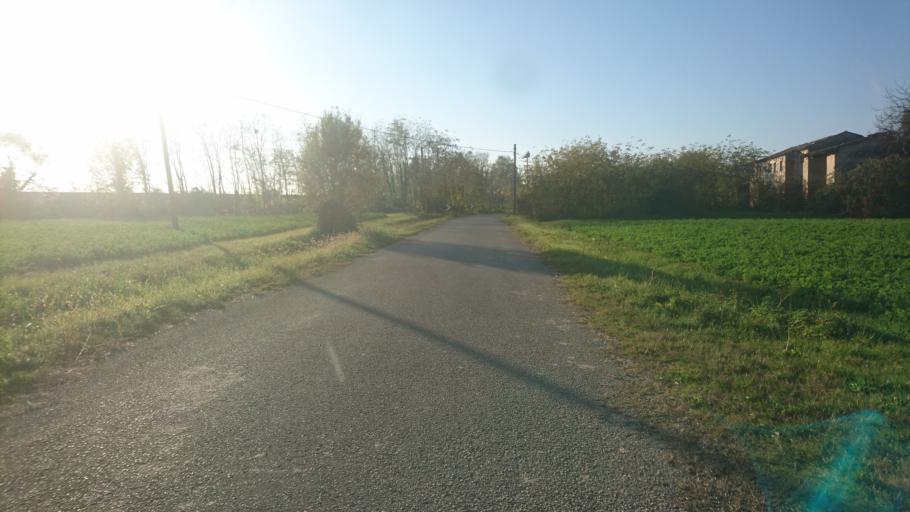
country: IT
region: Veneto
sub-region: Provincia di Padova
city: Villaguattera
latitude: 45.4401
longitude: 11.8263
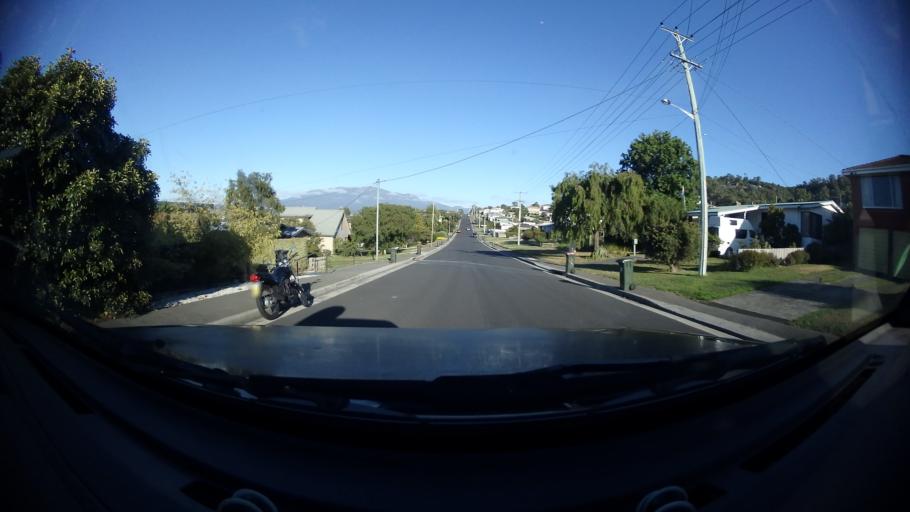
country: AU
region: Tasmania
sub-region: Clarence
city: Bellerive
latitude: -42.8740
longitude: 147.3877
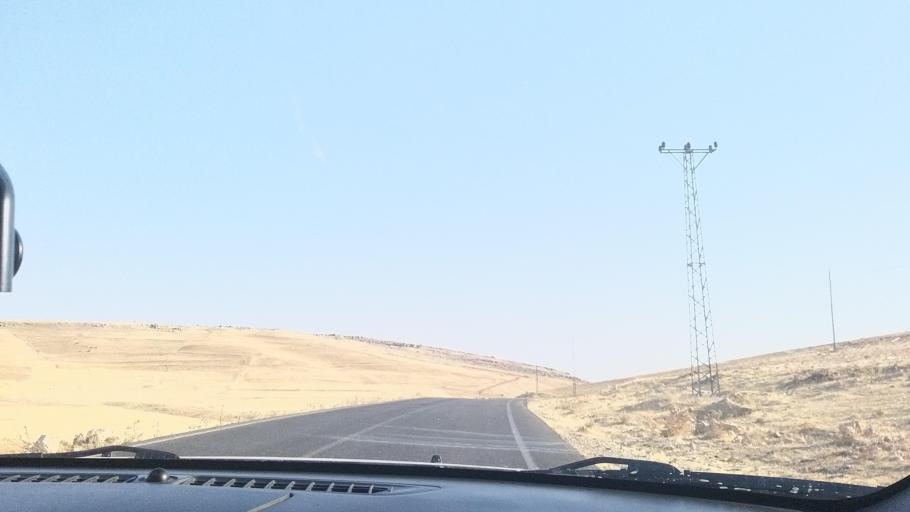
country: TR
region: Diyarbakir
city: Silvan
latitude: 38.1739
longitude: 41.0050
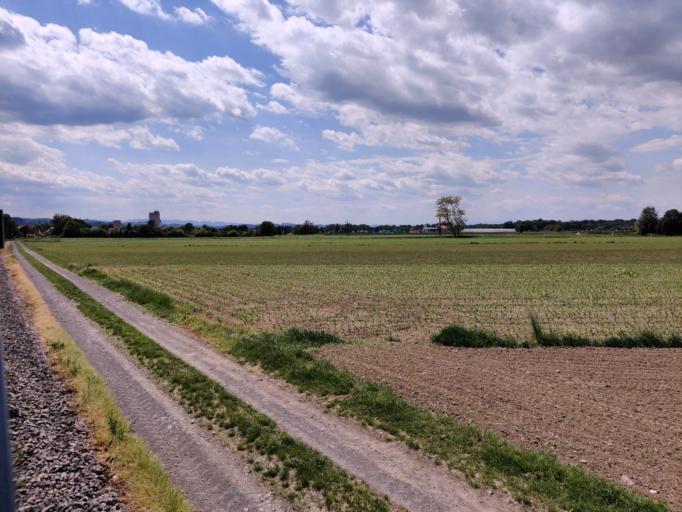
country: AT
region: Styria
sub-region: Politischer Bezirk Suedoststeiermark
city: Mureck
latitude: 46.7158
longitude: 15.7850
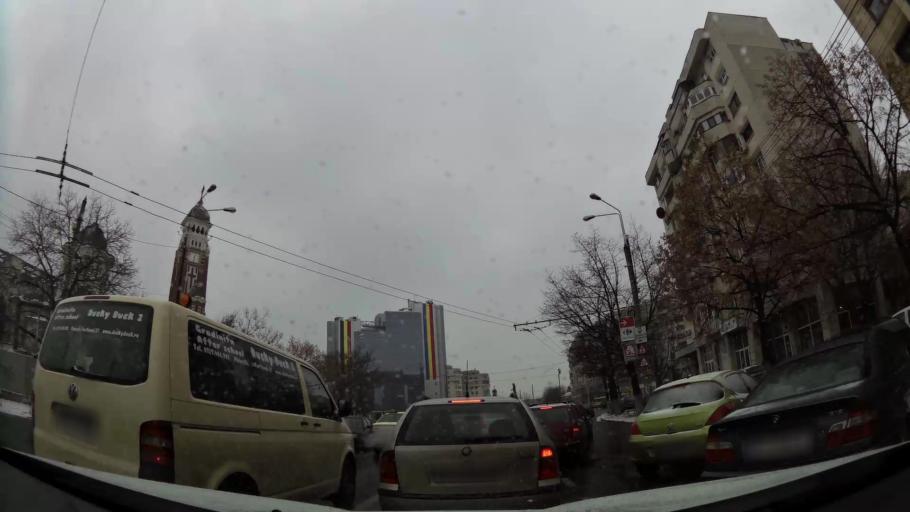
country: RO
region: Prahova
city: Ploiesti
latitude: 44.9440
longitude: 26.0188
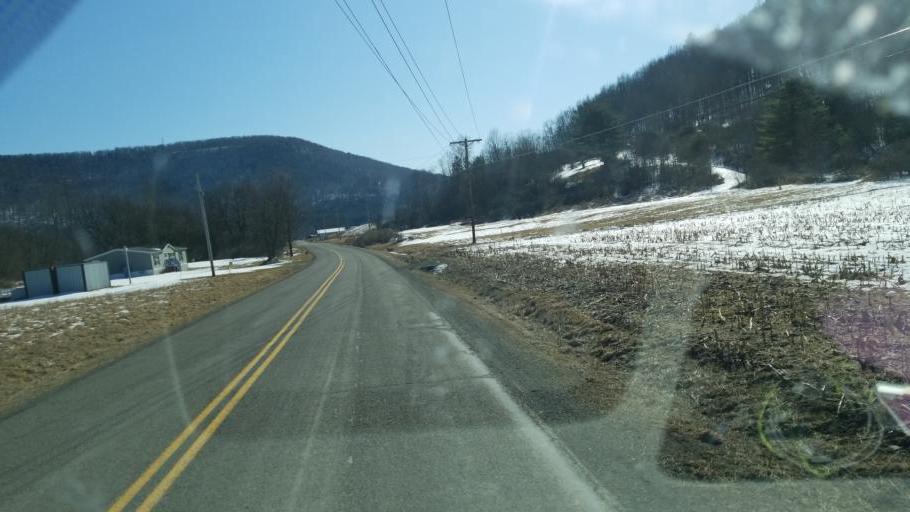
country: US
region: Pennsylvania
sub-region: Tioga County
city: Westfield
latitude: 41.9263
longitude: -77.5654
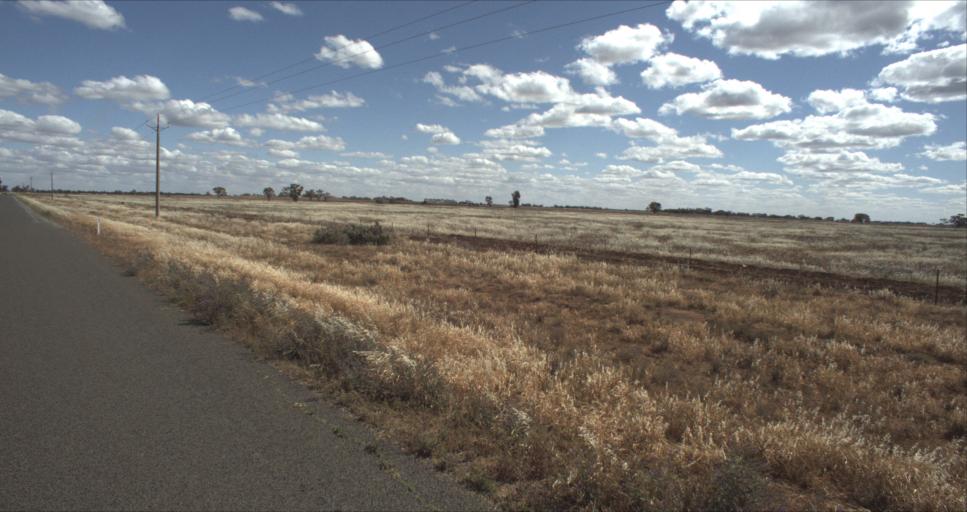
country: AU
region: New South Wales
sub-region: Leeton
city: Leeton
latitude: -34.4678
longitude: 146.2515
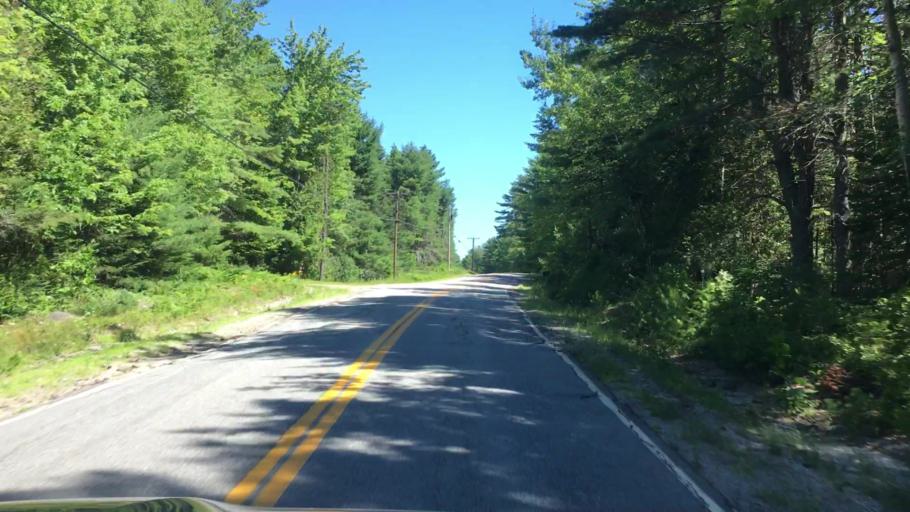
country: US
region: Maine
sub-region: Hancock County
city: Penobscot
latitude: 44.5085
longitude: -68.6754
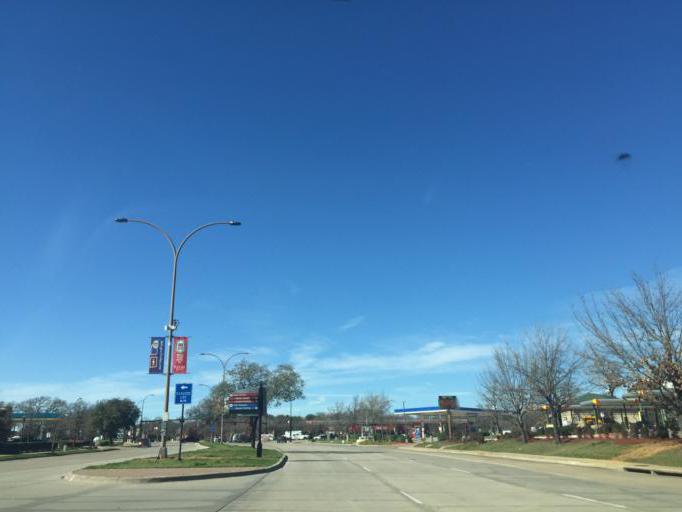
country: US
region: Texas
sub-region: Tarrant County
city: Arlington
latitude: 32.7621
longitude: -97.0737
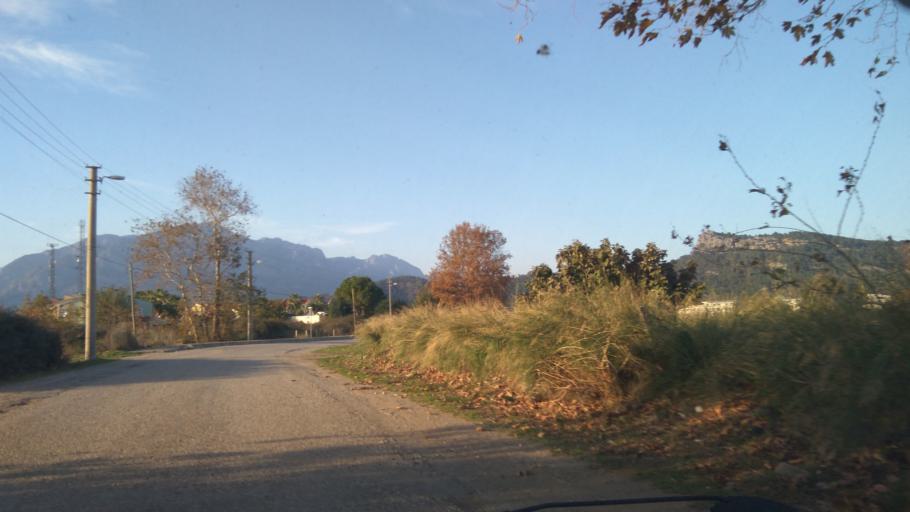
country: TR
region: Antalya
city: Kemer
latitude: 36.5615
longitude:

---+---

> **WHAT YOU HAVE TO DO**:
Pick out every line in the material above that contains the string "city", and match case exactly.

> **RESPONSE**:
city: Villaguattera
city: Bellerive
city: Silvan
city: Mureck
city: Ploiesti
city: Westfield
city: Leeton
city: Penobscot
city: Arlington
city: Kemer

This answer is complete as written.